### [ОТРЫВОК ДЛЯ ЧТЕНИЯ]
Еврейский вопрос / Необыкновенная история
  • Текст добавлен: 18 июля 2025, 02:17

Текст книги "Еврейский вопрос / Необыкновенная история"


Автор книги: Иван Гончаров


Соавторы: Иван Аксаков
сообщить о нарушении

Текущая страница: 20 (всего у книги 22 страниц)

Вот, кажется, охранительная партия сетует и на меня, зачем я не берусь за этот же гуж, не ратую прямо и непосредственно против радикализма!

Но я сделал свое дело, как автор и художник, дав портрет Волохова и дав в бабушке образ консервативной Руси – чего же еще?

Против радикализма ратовать больше нельзя: он, как грех{123} – осужден, он недолговечен!

А спорить против “равнодушия” к тем или другим вопросам, мыслям, чувствам, направлению не умею и сил нет! У меня было перо – не публициста, а романиста, которое сами же вы, охранители, вырвали из моих рук и отдали другому!

### [Сохранённые записи данных]
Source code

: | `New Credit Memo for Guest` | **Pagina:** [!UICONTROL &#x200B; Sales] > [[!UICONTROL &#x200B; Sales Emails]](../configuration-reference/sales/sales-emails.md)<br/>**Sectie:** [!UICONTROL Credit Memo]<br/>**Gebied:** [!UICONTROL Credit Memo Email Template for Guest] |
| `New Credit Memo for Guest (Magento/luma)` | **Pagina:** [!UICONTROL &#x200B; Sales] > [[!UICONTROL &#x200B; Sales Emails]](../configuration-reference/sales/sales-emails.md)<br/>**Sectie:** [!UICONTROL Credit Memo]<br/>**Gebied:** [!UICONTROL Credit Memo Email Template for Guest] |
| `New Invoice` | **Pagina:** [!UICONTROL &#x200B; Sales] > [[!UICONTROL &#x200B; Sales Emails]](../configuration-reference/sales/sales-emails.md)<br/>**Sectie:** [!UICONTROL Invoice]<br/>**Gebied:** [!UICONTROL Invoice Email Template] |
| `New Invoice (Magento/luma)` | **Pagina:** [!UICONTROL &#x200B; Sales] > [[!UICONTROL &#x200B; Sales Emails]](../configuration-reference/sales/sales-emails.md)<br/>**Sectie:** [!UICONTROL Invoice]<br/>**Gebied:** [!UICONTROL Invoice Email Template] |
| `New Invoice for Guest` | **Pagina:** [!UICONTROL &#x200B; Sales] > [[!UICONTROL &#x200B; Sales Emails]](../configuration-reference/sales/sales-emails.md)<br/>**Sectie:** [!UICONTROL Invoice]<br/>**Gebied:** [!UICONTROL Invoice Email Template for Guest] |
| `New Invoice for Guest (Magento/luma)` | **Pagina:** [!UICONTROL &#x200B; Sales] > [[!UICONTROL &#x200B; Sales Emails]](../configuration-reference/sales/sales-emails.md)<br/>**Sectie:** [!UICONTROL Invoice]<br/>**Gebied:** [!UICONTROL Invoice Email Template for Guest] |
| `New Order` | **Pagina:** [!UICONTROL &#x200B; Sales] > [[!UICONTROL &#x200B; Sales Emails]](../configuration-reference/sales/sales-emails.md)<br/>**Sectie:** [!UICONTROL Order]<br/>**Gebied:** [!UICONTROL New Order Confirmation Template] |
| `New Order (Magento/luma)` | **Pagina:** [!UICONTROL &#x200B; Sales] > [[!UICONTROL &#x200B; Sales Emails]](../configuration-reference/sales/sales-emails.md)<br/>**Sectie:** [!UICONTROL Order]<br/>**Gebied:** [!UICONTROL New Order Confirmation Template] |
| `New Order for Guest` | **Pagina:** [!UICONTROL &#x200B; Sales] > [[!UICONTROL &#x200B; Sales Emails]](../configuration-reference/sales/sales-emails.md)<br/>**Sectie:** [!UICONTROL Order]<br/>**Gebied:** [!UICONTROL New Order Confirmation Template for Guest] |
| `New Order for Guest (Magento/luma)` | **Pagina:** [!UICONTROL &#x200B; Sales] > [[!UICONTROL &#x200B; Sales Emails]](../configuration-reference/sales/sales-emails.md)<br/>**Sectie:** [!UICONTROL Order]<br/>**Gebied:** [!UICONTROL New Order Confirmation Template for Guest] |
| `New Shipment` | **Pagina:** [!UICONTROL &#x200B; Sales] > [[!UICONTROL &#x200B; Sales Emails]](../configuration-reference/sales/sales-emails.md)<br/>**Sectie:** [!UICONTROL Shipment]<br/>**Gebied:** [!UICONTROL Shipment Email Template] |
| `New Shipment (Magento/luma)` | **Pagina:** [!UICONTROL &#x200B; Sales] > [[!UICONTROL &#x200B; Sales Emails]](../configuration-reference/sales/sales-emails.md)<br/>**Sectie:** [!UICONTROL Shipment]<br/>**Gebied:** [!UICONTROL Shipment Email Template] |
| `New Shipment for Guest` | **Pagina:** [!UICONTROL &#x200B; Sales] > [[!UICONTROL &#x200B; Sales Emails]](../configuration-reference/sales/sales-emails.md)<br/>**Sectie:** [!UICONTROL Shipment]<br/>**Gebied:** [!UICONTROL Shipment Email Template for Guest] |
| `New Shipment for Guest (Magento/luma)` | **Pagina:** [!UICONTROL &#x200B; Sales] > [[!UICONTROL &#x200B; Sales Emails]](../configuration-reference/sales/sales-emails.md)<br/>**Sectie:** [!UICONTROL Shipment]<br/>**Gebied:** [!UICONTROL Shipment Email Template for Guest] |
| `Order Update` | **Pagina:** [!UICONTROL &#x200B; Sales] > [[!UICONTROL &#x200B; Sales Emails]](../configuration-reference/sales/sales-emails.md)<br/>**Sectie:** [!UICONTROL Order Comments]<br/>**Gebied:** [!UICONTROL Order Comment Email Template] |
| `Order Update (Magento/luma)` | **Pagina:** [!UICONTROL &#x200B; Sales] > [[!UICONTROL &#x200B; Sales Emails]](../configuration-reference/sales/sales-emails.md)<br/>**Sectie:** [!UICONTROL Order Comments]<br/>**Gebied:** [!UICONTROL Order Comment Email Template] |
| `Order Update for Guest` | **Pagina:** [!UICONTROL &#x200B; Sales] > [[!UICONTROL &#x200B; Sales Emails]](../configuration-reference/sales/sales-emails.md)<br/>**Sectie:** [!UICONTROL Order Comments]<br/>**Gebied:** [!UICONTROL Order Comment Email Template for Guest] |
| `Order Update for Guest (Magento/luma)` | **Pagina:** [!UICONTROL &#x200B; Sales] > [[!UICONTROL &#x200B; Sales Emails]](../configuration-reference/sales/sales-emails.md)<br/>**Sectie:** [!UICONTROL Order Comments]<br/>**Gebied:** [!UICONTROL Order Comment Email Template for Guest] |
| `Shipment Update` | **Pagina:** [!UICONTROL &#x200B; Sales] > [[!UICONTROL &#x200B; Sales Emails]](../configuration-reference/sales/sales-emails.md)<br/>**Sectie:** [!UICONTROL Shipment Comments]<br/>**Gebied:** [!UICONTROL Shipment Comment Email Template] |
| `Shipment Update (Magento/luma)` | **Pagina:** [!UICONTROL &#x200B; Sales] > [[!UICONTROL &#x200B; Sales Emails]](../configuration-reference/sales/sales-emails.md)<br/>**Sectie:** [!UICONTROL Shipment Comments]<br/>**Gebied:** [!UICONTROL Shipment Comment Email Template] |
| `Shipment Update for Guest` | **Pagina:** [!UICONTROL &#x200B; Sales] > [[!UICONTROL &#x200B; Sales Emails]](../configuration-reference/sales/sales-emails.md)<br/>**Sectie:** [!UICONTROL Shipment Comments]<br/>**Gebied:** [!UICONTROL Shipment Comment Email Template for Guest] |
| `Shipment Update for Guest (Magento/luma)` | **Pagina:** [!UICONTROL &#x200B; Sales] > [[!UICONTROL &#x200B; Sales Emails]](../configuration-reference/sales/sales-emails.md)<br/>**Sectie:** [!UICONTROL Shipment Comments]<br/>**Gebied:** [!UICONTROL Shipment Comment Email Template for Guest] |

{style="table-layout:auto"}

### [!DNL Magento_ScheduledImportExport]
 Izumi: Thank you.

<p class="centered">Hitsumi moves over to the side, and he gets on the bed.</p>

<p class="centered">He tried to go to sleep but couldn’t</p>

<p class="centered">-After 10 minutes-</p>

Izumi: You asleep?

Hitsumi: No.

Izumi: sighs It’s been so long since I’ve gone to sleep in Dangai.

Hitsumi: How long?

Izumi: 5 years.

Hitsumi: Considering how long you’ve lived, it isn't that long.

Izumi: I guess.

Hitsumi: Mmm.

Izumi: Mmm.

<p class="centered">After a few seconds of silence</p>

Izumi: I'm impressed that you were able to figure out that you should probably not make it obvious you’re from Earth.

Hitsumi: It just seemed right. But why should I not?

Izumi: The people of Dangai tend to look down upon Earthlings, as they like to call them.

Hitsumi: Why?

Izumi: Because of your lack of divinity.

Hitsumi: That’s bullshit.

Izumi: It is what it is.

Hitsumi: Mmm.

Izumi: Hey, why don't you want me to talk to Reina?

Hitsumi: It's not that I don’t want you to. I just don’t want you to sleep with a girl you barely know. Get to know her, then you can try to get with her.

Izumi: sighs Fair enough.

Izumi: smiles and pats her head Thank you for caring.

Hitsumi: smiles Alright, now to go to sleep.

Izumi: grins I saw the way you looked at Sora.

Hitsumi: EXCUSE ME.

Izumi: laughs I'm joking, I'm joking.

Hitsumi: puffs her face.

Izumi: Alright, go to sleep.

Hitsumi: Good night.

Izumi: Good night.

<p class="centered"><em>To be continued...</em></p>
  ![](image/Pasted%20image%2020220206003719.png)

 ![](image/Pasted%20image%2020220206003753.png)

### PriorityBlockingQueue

### [ПРИМЕНЕНИЕ ПРОЧИТАННОГО]
1. Продублируйте отрывок для чтения целиком, без каких-либо изменений.
2. Перепишите из записей без изменений фрагмент от строки, содержащей «sleep but couldn’t</p>», до строки, содержащей «Izumi: The people», включая обе эти строки.

### [РАЗДЕЛ ОТВЕТОВ]
1.
Еврейский вопрос / Необыкновенная история
  • Текст добавлен: 18 июля 2025, 02:17

Текст книги "Еврейский вопрос / Необыкновенная история"


Автор книги: Иван Гончаров


Соавторы: Иван Аксаков
сообщить о нарушении

Текущая страница: 20 (всего у книги 22 страниц)

Вот, кажется, охранительная партия сетует и на меня, зачем я не берусь за этот же гуж, не ратую прямо и непосредственно против радикализма!

Но я сделал свое дело, как автор и художник, дав портрет Волохова и дав в бабушке образ консервативной Руси – чего же еще?

Против радикализма ратовать больше нельзя: он, как грех{123} – осужден, он недолговечен!

А спорить против “равнодушия” к тем или другим вопросам, мыслям, чувствам, направлению не умею и сил нет! У меня было перо – не публициста, а романиста, которое сами же вы, охранители, вырвали из моих рук и отдали другому!

2.
<p class="centered">He tried to go to sleep but couldn’t</p>

<p class="centered">-After 10 minutes-</p>

Izumi: You asleep?

Hitsumi: No.

Izumi: sighs It’s been so long since I’ve gone to sleep in Dangai.

Hitsumi: How long?

Izumi: 5 years.

Hitsumi: Considering how long you’ve lived, it isn't that long.

Izumi: I guess.

Hitsumi: Mmm.

Izumi: Mmm.

<p class="centered">After a few seconds of silence</p>

Izumi: I'm impressed that you were able to figure out that you should probably not make it obvious you’re from Earth.

Hitsumi: It just seemed right. But why should I not?

Izumi: The people of Dangai tend to look down upon Earthlings, as they like to call them.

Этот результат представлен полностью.